E/M Coding: How It Affects Patient Care and Social Determinants of Health

The growing recognition of social determinants of health (SDOH) and their significant influence on patient outcomes is driving a push to integrate these factors into patient care plans. However, many physician practices are unaware of existing data infrastructures that can facilitate this crucial integration.

Dr. Margie Andreae, chief medical officer of billing compliance at Michigan Medicine, emphasizes the profound impact of SDOH. “The clinical care we provide only accounts for about 50% of the health factors that ultimately determine our health outcomes,” she states. “The other 50% are determined by social determinants of health, making them just as important to address if we want to improve the health of our patients.” This highlights the critical need to consider SDOH alongside traditional medical factors to achieve comprehensive patient care.

Recent updates to evaluation and management (E/M) outpatient and office-visit documentation, along with Current Procedural Terminology (CPT®) coding guidelines, now support the capture of SDOH data. These changes directly relate to determining the complexity level or duration of office visits. During the CPT and RBRVS 2022 Annual Symposium, Dr. Andreae, a member of the AMA/Specialty Society RVS Update Committee (RUC), explained that these coding modifications are significant because “payment for the visits will now incorporate the work that is already being performed by many and is now encouraged.” This shift in E/M coding acknowledges and incentivizes the crucial work of addressing SDOH in patient encounters.

With the implementation of the 2021 CPT E/M outpatient and office-visit coding guidelines, the level of E/M service is determined by either the total time spent on the date of the encounter or the complexity of medical decision-making (MDM).
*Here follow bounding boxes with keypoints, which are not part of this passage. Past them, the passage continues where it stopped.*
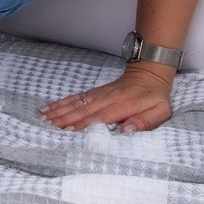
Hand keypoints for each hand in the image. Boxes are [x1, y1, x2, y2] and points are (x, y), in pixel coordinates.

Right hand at [41, 62, 174, 131]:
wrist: (150, 72)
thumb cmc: (155, 96)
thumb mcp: (160, 111)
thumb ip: (145, 122)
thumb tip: (127, 130)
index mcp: (121, 105)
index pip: (99, 117)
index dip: (83, 124)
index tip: (67, 130)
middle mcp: (106, 98)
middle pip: (82, 109)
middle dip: (63, 118)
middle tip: (46, 126)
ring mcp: (99, 94)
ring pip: (76, 102)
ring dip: (59, 110)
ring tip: (43, 117)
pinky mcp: (95, 92)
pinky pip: (76, 97)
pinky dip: (62, 102)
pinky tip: (50, 107)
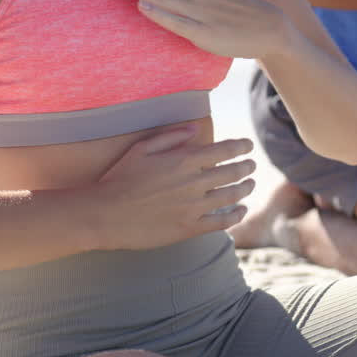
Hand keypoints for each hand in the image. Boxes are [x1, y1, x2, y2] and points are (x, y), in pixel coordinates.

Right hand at [79, 126, 257, 250]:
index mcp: (184, 160)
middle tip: (251, 165)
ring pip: (231, 195)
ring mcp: (193, 206)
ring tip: (250, 184)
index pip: (224, 150)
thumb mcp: (141, 149)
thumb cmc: (120, 178)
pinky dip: (235, 215)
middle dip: (246, 167)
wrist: (105, 215)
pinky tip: (241, 210)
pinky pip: (221, 222)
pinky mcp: (189, 227)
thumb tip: (195, 129)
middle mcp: (194, 182)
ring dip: (245, 188)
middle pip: (232, 172)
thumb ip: (170, 137)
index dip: (241, 147)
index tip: (248, 146)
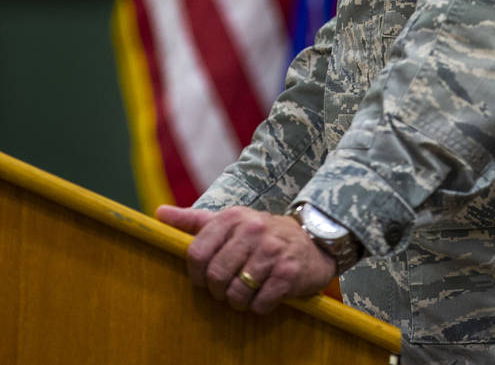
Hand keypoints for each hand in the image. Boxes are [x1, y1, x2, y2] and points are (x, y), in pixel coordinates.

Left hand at [156, 204, 336, 313]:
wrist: (311, 240)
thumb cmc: (261, 235)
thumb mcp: (230, 222)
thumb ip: (193, 221)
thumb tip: (158, 214)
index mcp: (233, 217)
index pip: (197, 253)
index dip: (196, 274)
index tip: (205, 278)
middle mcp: (253, 229)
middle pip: (215, 276)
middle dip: (218, 291)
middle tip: (228, 289)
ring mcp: (272, 250)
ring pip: (236, 293)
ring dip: (239, 301)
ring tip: (247, 291)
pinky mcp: (288, 271)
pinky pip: (260, 303)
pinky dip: (259, 306)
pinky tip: (266, 294)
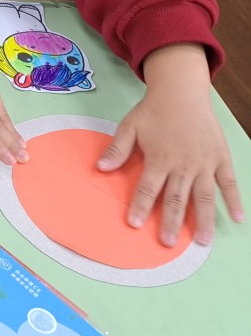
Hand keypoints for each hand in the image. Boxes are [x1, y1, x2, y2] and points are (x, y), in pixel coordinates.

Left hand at [97, 44, 243, 245]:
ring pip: (204, 197)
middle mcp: (183, 165)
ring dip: (204, 220)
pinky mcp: (220, 158)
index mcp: (159, 158)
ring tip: (203, 242)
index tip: (135, 224)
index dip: (141, 206)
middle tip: (168, 243)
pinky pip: (229, 183)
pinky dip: (234, 200)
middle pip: (177, 198)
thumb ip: (117, 150)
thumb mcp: (129, 127)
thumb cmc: (153, 111)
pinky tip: (237, 218)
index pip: (148, 188)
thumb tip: (99, 169)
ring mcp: (204, 163)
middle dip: (172, 222)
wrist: (181, 92)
For E/M codes like 99204 and 99205 (for new patients with moderate to high MDM) and 99214 and 99215 (for established patients with moderate to high MDM), SDOH factors can significantly elevate the risk of complications, morbidity, or mortality. This is because SDOH can limit both treatment options and diagnostic capabilities.

Consider the example Dr. Andreae provided: a young man with a knee injury needing an MRI and orthopedic referral. His lack of health insurance and a low-paying job prevent him from affording these necessary steps. “Because you’re not able to get the additional data that you would like, this makes your management decisions more complicated and a higher level of risk,” Dr. Andreae clarified. In such cases, medical decision-making now recognizes “one undiagnosed new problem with an uncertain diagnosis,” classifying it as a moderate-level problem complexity due to the impact of SDOH. This integration of SDOH into E/M coding directly affects how patient care complexity is assessed and documented.
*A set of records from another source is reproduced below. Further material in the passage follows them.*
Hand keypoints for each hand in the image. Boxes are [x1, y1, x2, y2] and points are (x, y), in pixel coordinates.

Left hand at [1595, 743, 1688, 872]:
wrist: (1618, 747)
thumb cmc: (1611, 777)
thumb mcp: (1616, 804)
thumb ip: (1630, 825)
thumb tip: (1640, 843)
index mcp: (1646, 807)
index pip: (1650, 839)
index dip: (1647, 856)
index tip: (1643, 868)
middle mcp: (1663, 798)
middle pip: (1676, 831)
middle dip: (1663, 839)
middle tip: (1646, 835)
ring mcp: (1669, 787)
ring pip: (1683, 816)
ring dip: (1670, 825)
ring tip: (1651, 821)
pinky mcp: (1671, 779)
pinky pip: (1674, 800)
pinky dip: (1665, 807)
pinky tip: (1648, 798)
Nelly Leon-Chisen, executive director of coding and classification at the American Hospital Association, further highlighted the role of International Classification of Diseases 10th Revision codes (ICD-10) in addressing SDOH. ICD-10 Z codes, specifically categories Z55-Z65, are designed to identify SDOH factors influencing health status. These codes offer a valuable tool for physicians, hospitals, health systems, and payers to effectively track patient needs and develop targeted solutions for community health improvement. Coding SDOH using ICD-10 Z codes allows for a more comprehensive understanding of the factors impacting patient care beyond the clinical setting.

While the use of ICD-10 Z codes is currently voluntary, Leon-Chisen noted that organizations like the Centers for Medicare & Medicaid Services (CMS) and commercial payers have shown “great interest” in their adoption. Despite this interest, there are currently no direct financial incentives for utilizing SDOH codes. The most frequently used Z code, according to CMS data, is Z59.0, which indicates homelessness. Despite the documented impact of SDOH, the 2017 statistics reveal that only a small fraction (1.4%) of Medicare fee-for-service beneficiaries, approximately 467,000 out of 33.7 million, had claims including Z-code data.

Leon-Chisen emphasized the critical point: “if you don’t code it, you can’t count it—and it’s not showing up in the claims.” The broader vision is that consistent and widespread coding of SDOH will generate sufficient data to demonstrate that these factors contribute to higher service severity and intensity. This, in turn, could justify increased coverage and reimbursement for healthcare services that actively address patients’ social needs. Collecting SDOH data through claims is seen as the most straightforward method for payers to gain insights into these critical factors affecting patient populations. Ultimately, this data is essential to advocate for additional funding and resources to effectively address the social needs that profoundly impact patient health outcomes.

In conclusion, the integration of SDOH considerations into E/M coding and the utilization of ICD-10 Z codes represent a significant step forward in recognizing and addressing the holistic needs of patients. By acknowledging the profound impact of social factors on health outcomes within established coding frameworks, the healthcare system can move towards more equitable and effective patient care that considers the whole person, not just their medical condition. This evolution in E/M coding directly affects patient care by encouraging providers to account for and document SDOH, paving the way for improved resource allocation and targeted interventions to address health disparities.